I actually DID drop it, and just caught up with it today. I must say that while the stuff after the ship jump isn't as bad as as people think if you read it in one go, it' still very mediocre. 

Main gripes were:
a) I spent half the time waiting for Krory to make a comeback, but all I got was a few throwaway panels. His fight with Jasdebi was just 

b) I like the fact that Bookman and Lavi are captured (seriously, it took the Noah SEVEN THOUSAND YEARS to come up with this idea!?!?!), but I doubt we're going to see much development on this point. Plus, Lavi needs some serious development/fights.

c) Johnny 

d) Lenalee is now a background character. Bad move. Again, after an epic fight with that level 3 akuma, she's just become pointless.

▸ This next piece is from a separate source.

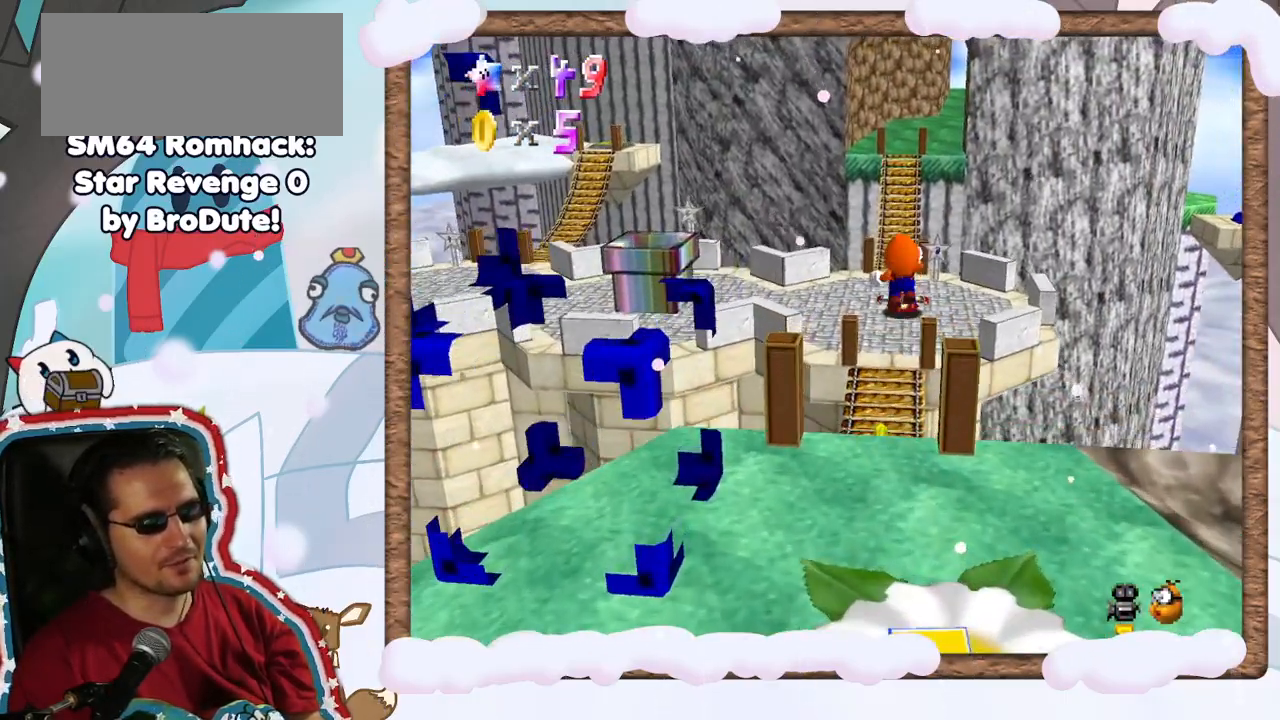
{"buttons": [], "left_stick": "right", "events": [[33, "Z", "up"], [217, "C_RIGHT", "down"], [317, "C_RIGHT", "up"], [450, "left_stick", "right"]]}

e) The Alma Karma arc...no. Even on an Internet forum, I refuse to use that kind of language. Although Kanda's back, so that's cool I guess. I still don't get why Old Man Zhou was all, "It's my fault BAWWW!" on his deathbed though.

f) Allen Walker's character is a complete mess. I get the whole 'is he a Noah or Exorcist' thing, but it's poorly executed. Plus, the Order's behaviour towards him is inexplicable. The half-akuma exorcists are wasted when they could have been used to develop his character, and Hitler's attitude towards him is just confusing. Only Link can save Allen? What's that? You WANT to save Allen? The why the fuck are you hell bent on killing him???

g) The white Noah outfits make them look like something found in the wet dreams of George Michael.

The pluses are:
a) Apocrypha.

b) The plot seems to be returning to the feel it had before the jump.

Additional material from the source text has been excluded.